Awesome. I'll have to look up getting one of these in the UK. I'm just about to head there for a student exchange. My university has a partner university there, which means that I am enrolled at my own university, get to pay fees as if they were to my own university (Rather than international student fees, which are far higher), which can be put on my interest-free student loan, I have a chance of getting my airfares paid back in full or in part through the exchange programme's travel grant, and I am eligible to receive Student Allowance (a weekly amount for living costs that I don't have to pay back) as if I were still studying in New Zealand.

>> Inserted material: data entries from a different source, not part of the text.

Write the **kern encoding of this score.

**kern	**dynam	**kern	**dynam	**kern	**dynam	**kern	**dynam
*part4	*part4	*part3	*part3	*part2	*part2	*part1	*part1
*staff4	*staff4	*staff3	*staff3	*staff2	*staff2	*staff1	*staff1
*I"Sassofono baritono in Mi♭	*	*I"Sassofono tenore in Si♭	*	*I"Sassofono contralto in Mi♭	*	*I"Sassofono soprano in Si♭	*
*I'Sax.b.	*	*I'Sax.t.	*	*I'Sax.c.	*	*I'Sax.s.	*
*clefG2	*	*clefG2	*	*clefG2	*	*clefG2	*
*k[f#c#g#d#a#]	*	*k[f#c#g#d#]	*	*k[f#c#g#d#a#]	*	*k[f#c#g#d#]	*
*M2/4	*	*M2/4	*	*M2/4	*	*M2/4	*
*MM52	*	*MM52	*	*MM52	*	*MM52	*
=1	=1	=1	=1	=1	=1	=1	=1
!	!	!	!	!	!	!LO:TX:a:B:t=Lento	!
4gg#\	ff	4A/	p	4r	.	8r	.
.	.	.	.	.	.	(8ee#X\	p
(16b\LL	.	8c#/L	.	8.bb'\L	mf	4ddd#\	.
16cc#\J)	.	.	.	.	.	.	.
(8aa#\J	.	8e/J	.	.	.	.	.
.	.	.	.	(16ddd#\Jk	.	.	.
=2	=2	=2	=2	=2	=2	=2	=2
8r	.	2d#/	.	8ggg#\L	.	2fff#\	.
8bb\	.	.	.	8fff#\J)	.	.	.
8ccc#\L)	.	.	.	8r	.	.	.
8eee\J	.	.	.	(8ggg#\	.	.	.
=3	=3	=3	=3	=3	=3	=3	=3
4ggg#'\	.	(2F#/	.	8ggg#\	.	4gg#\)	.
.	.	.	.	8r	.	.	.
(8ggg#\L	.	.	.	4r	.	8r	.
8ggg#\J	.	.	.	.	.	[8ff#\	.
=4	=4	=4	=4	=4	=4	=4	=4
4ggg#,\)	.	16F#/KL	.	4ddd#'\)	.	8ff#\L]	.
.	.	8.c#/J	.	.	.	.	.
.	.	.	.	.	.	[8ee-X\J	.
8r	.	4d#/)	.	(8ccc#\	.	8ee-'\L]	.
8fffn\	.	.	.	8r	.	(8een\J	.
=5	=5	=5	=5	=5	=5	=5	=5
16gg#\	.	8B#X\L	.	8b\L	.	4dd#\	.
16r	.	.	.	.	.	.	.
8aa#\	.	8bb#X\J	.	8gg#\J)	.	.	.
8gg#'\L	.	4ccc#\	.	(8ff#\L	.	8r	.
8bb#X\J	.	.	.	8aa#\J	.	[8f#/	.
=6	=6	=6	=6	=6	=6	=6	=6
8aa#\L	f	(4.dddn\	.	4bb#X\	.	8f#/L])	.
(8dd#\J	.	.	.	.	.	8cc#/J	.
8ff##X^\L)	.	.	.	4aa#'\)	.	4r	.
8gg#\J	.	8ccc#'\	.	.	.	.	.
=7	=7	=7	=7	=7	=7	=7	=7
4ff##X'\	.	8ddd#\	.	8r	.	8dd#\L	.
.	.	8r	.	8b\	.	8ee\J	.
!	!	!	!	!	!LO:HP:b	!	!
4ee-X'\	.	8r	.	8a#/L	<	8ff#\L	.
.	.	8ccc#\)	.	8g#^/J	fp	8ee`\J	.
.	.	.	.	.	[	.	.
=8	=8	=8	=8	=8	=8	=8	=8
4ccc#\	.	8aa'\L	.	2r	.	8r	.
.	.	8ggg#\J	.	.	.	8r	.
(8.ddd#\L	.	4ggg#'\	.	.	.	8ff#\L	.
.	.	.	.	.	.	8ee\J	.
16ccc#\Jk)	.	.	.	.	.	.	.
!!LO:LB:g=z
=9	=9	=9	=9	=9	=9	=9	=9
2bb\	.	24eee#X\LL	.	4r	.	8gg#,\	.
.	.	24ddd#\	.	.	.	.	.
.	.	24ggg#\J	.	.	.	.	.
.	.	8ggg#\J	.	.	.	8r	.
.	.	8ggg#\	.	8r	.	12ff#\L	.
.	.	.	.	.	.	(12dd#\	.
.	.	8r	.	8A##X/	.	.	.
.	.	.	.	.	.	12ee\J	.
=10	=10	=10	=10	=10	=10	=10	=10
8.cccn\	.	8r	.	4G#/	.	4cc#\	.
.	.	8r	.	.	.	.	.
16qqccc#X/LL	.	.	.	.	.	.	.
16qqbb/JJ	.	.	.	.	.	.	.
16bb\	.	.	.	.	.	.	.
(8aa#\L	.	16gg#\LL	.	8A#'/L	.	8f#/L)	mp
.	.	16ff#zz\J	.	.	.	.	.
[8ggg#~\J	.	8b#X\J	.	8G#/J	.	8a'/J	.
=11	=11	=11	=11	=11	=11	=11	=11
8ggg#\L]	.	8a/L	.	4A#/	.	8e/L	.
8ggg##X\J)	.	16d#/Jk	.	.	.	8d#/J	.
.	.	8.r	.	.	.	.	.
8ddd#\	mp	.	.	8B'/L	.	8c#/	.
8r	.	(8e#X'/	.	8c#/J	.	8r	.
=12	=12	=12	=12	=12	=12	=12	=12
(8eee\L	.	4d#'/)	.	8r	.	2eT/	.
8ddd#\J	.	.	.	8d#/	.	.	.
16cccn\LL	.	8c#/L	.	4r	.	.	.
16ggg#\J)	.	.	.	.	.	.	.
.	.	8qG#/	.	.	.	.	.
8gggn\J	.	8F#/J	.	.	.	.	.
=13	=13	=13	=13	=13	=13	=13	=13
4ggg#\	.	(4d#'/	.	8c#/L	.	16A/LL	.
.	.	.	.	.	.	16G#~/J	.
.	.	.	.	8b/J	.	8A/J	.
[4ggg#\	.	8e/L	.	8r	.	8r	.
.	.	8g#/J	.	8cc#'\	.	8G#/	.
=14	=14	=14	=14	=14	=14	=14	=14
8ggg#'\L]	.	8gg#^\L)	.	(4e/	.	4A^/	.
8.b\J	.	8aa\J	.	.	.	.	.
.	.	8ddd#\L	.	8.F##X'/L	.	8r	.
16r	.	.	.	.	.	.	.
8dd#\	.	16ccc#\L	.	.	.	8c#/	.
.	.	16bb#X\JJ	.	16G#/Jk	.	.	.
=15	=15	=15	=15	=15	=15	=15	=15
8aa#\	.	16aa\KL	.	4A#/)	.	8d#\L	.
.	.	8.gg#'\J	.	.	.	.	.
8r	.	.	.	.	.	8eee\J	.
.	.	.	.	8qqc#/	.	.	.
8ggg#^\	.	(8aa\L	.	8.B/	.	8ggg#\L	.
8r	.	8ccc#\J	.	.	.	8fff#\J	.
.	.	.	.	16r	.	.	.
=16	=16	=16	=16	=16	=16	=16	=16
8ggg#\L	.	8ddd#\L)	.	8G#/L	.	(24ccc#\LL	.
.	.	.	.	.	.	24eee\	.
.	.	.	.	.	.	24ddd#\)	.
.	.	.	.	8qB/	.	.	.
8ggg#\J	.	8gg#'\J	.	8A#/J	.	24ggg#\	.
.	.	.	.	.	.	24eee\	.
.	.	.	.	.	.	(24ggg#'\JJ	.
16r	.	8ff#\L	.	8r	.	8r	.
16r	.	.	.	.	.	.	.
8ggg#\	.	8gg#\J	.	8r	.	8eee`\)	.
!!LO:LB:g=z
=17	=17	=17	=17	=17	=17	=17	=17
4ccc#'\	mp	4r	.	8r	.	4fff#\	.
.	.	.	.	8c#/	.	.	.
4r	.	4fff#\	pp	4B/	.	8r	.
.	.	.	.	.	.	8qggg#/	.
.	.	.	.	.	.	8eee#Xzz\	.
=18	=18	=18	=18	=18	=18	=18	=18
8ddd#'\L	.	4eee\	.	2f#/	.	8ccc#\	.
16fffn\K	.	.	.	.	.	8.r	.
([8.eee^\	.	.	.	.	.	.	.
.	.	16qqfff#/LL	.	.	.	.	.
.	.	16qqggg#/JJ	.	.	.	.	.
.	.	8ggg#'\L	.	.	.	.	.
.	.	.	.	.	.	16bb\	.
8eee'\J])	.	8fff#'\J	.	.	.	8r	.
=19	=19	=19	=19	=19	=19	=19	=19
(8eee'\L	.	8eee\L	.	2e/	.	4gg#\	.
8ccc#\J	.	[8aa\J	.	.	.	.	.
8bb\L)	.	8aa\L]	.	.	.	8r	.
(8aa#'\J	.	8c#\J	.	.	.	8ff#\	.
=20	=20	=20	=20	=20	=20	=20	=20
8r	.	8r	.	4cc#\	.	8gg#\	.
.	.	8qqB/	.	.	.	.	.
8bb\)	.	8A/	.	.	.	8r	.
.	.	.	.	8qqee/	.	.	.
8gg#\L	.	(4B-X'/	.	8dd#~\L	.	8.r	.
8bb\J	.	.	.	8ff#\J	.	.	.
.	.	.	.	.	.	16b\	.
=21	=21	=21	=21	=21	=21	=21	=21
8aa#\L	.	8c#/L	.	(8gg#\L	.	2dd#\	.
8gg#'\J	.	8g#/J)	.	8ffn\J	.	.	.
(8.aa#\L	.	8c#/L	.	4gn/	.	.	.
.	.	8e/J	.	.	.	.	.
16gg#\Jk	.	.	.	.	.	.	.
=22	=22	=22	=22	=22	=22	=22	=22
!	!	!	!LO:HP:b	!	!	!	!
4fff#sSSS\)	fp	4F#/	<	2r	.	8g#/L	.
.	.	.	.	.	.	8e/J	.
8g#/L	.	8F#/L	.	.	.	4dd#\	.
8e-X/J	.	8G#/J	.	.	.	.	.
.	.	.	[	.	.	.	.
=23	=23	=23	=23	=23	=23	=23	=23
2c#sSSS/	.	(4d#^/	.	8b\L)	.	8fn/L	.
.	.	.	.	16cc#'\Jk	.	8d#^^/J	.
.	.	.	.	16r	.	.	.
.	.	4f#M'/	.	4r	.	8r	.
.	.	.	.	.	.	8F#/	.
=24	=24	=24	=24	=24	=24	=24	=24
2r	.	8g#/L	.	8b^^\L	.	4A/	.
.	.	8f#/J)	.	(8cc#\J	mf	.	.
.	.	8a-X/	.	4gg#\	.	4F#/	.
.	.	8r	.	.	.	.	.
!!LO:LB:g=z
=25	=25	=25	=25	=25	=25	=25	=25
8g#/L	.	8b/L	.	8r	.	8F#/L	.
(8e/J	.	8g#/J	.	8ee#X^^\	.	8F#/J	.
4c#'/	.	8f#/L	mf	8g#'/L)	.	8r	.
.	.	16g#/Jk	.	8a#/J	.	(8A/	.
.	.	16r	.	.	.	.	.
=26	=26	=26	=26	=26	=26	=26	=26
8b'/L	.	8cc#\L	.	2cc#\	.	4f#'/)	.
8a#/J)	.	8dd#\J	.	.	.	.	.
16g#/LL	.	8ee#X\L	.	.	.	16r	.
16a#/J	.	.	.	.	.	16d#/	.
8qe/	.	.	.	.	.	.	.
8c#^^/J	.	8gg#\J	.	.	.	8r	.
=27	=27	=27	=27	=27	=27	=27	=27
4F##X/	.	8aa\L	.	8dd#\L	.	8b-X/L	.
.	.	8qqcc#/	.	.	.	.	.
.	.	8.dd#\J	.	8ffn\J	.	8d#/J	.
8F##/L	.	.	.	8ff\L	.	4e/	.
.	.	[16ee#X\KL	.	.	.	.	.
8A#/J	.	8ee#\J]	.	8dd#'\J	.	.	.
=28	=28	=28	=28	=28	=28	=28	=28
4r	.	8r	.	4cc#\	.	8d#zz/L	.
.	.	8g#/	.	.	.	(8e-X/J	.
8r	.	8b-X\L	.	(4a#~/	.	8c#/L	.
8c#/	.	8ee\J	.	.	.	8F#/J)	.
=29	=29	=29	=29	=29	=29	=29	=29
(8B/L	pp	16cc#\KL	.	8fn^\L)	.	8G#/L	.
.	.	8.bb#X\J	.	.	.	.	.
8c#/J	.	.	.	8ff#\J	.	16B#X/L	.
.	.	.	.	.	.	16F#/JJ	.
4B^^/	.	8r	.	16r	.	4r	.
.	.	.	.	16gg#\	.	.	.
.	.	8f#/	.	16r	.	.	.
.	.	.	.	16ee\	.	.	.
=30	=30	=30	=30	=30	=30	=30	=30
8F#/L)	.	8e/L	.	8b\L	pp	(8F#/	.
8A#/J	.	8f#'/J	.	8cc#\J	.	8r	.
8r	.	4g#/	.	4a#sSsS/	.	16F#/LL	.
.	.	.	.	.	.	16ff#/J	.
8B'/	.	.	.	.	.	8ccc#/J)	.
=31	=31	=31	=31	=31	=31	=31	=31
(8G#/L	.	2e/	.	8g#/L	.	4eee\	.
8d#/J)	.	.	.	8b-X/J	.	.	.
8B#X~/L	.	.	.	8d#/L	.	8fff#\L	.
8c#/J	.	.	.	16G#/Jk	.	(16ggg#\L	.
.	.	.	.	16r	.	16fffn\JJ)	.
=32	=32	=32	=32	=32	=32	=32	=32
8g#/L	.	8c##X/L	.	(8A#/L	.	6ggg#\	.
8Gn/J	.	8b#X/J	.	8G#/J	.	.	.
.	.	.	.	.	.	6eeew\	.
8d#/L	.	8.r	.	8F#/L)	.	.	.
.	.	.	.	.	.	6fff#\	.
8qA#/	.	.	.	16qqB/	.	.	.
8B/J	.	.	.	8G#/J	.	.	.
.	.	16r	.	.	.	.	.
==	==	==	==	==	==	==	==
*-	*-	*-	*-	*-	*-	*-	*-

A pretty Mustachian way to spend five months on the other side of the world, and I have friends there that I can spend the Christmas holidays with.
But the student accommodation has coin-operated washing machines and dryers, so I've been looking up ways to do my own washing by hand. The private washbasin that we get in our dorm rooms would probably work for delicates (no idea why I'd need a private washbasin, but they didn't allocate me a room without one, and it's less silly than a full, space-eating tiny ensuite that I'd have to maintain myself, which was the other option) but I needed to figure out what to do with larger items.
Also, I have read that baking soda can be used as washing powder, I think mixed with powdered washing soap. We have a newspaper columnist who uses baking soda and vinegar for almost all of her household cleaning needs, including haircare (replaces shampoo with baking soda, conditioner with diluted white vinegar in a spray bottle). Apparently there is very little that those two things can't clean, and you can buy them in bulk. She compiled a lot of her old columns into a book, called Pig Tits and Parsley Sauce, which was I think my introduction to a Mustachian way of thinking and doing things.